New York--The Jewelers Vigilance Committee (JVC) is reminding jewelry retailers that those who offer customers credit through in-house financing, branded credit card programs, layaway facilities or any other credit arrangements, must have an identity theft prevention program in place by Oct. 1.

The requirements are part of the Federal Trade Commission's new "Red Flags Rule," which has been in effect since Jan. 1, 2008. The FTC rule is designed to prevent thieves from stealing identity information for fraudulent purposes, the JVC said in a media release issued on Friday.

Financial institutions and creditors must comply with the guidelines. However, jewelry businesses that only accept credit cards as a form of payment are not considered creditors, and therefore do not have compliance obligations, the JVC says.

The rules require a business covered by the rule to establish a written program designed to detect "red flags" that might indicate a criminal's attempt to steal identity information, and to put in place a program to prevent such thefts. This program must be integrated into daily business operations and can be tailored to the risks that a business' own credit program presents. Examples of "red flags" include alerts from a credit reporting company about suspicious identification documents, or activity on the Internet that indicates an attempt to access identification information by an unauthorized third party, according to the JVC.

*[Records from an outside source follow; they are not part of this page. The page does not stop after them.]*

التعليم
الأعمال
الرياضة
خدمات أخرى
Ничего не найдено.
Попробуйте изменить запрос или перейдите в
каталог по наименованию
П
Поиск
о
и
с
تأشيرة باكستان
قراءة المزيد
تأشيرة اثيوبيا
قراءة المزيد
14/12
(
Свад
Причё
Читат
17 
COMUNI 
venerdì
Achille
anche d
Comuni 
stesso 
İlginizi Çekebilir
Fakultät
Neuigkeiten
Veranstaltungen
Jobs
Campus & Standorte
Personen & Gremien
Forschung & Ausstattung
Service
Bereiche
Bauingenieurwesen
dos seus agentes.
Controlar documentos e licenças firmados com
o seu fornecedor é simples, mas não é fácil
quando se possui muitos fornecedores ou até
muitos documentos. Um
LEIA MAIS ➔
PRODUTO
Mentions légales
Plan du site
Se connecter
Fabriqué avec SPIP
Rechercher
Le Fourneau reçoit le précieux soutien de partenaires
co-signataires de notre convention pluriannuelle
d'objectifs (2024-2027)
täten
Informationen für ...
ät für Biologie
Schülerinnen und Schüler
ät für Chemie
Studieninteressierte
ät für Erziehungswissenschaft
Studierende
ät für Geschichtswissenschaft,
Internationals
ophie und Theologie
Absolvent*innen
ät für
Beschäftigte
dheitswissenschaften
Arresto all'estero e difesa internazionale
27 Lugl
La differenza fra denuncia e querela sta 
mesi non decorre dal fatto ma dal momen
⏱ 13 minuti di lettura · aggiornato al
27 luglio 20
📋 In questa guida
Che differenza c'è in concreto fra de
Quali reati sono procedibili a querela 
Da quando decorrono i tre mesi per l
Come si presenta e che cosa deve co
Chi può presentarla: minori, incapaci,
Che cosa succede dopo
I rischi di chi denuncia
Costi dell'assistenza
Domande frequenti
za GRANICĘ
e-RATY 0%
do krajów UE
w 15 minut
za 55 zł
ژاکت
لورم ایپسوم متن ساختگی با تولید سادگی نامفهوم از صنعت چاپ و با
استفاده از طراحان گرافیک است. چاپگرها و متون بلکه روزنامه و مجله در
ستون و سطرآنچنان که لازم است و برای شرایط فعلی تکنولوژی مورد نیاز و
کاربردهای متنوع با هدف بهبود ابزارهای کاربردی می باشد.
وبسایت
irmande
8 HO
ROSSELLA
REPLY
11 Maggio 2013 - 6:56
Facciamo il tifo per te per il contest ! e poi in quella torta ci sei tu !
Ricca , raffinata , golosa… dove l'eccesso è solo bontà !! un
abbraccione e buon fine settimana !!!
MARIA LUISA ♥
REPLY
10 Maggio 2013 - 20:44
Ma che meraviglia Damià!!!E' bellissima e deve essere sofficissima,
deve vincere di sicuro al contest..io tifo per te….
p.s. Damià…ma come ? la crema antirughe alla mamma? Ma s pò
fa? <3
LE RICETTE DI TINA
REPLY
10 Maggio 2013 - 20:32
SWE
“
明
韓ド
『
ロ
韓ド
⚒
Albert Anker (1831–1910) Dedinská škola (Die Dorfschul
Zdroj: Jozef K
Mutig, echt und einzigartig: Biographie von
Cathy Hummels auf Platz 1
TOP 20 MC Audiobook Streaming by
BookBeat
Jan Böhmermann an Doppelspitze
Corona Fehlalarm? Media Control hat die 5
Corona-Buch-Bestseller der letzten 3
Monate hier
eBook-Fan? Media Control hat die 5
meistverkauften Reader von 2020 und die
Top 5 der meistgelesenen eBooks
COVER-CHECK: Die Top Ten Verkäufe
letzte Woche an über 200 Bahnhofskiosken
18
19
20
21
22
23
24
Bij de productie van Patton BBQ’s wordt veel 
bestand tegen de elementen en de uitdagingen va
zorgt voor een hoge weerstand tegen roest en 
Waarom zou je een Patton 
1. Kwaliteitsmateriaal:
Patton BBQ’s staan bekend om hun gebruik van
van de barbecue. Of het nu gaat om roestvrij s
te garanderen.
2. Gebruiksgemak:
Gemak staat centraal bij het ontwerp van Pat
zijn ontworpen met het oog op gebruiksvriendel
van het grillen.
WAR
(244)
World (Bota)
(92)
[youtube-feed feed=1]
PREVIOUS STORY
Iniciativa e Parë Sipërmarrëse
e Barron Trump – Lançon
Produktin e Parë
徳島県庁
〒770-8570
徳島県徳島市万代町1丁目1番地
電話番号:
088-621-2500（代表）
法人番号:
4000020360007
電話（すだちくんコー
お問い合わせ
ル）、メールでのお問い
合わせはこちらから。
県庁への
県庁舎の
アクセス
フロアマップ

The JVC's Web site, JVCLegal.org, will include information and updates about the new Red Flags regulations. The JVC is also developing an easy-to-use Red Flags compliance program on CD for jewelers who must comply with the new regulations. The CDs will include forms and templates for jewelers to customize and adapt for their individual businesses and will be available for sale at a "modest cost" on the JVC's site with discounts given to members, the release said.